Once you get started down this path, it’s pretty easy to get excited about other possibilities (what about “query, click, query”?). Rather than mine for every conceivable pattern, a nice way to think about this is as a graph: create a graph that connects queries (represented as nodes) to other queries, and store information about how they’re connected. For example, “apple iapd 2” and “apple ipad 2” might be connected and the edge that connects them annotated with the number of times we observed that correction in the data for all users. Maybe it’s also annotated with the average amount of time it took for users to make the correction. And anything else we think is worth storing that might help us look for interesting query rewrites.
What can you do with query rewriting?
Once you’ve created a query rewriting dictionary, you can begin to experiment with using it in your search engine. There are many different things you can consider doing:
- Spelling correction, without messaging to the user
- Spelling correction, where you tell the user you’ve flipped their query to something else, and offer them a way to get back to the original query
- A spelling suggestion, but showing the results for the original query
- Showing a few results from the original query, and then the rest from the query alteration
- Showing a few results from the query alteration, and then the rest from the original query
- Running a modified query, where extra terms are added to the user’s query (or perhaps some hints are given to the ranking function about the words in the query and the rewriting system’s confidence in them)
- Running the original query, but highlighting words in the results that come from the rewriting system
- Using the query rewriting data in autosuggest or related searches
- Or something else… really, it is a gold mine of ideas
What are the challenges?
Everything in search comes with its problems. There are recall and precision tradeoffs. And there are just plain mistakes that you need to avoid.
Suppose a user attended Central Michigan University. To 99% of users, CMU is Carnegie Mellon University, but not this user and a good number like him.
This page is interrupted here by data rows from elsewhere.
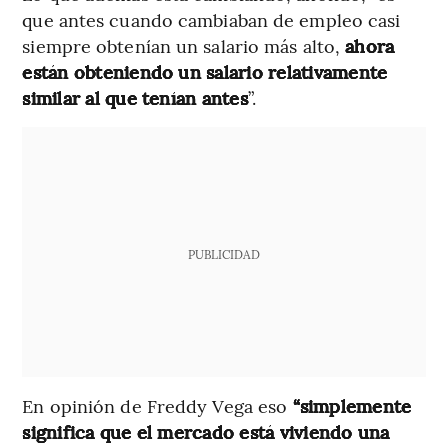
que antes cuando cambiaban de empleo casi
siempre obtenían un salario más alto,
ahora
están obteniendo un salario relativamente
similar al que tenían antes
”.
PUBLICIDAD
En opinión de Freddy Vega eso
“simplemente
significa que el mercado está viviendo una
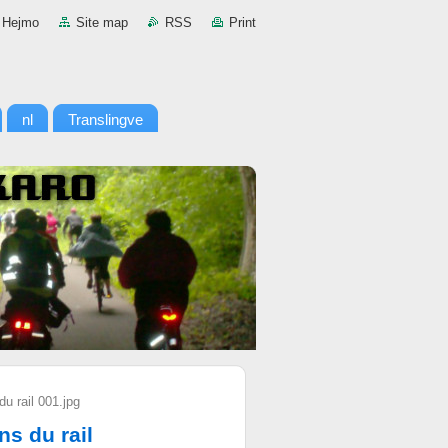
Hejmo
Site map
RSS
Print
nl
Translingve
u rail 001.jpg
s du rail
This user comes to our search engine, runs the query CMU, doesn’t get what he wants (not interested in Carnegie Mellon), types Central Michigan University instead, and clicks on the first result. Our mining will discover that Central Michigan University and CMU are equivalent, and maybe add a query rewrite to our system. This isn’t going to end happy – most users don’t want anything from the less-known CMU. So, we need to be clever when a query has more than one equivalence.
There’s also problems with context. What does HP mean to you? Horsepower? Hewlett-Packard? Homepage? The query rewriting system needs context – we can’t just expand HP to all of them. If the user type HP Printer, it’s Hewlett-Packard. 350 HP engine is horsepower. So, we will need to be a little more sophisticated in how we mine – in many cases, we’ll need to preserve context.
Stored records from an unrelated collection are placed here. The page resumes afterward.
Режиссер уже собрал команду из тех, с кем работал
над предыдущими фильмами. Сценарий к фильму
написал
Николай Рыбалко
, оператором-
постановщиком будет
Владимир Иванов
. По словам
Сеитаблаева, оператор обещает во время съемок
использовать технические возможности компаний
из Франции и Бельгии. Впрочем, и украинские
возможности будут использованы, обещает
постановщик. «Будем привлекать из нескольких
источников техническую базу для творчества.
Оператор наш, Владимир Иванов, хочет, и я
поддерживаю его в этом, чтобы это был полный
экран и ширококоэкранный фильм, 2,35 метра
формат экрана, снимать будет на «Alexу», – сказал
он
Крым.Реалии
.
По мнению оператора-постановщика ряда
The good news is we can test and learn. That’s the amazing thing about search when you have lots of traffic – you can try things out, mine how users react, and make adjustments. So, the good news is that the query rewrite system is an ecosystem – our first dictionary is our first attempt, and we can watch how users react to it. If we correct HP printer to Horsepower printer, you can bet users won’t click, or they’ll try a different query. We’ll very quickly learn we’ve made a mistake, and we can correct it. If we’ve got the budget, we can even use crowdsourcing to check the accuracy of our corrections before we even try them out on our customers.
Well, there you have it, a whirlwind introduction to query rewriting in search. Looking forward to your comments.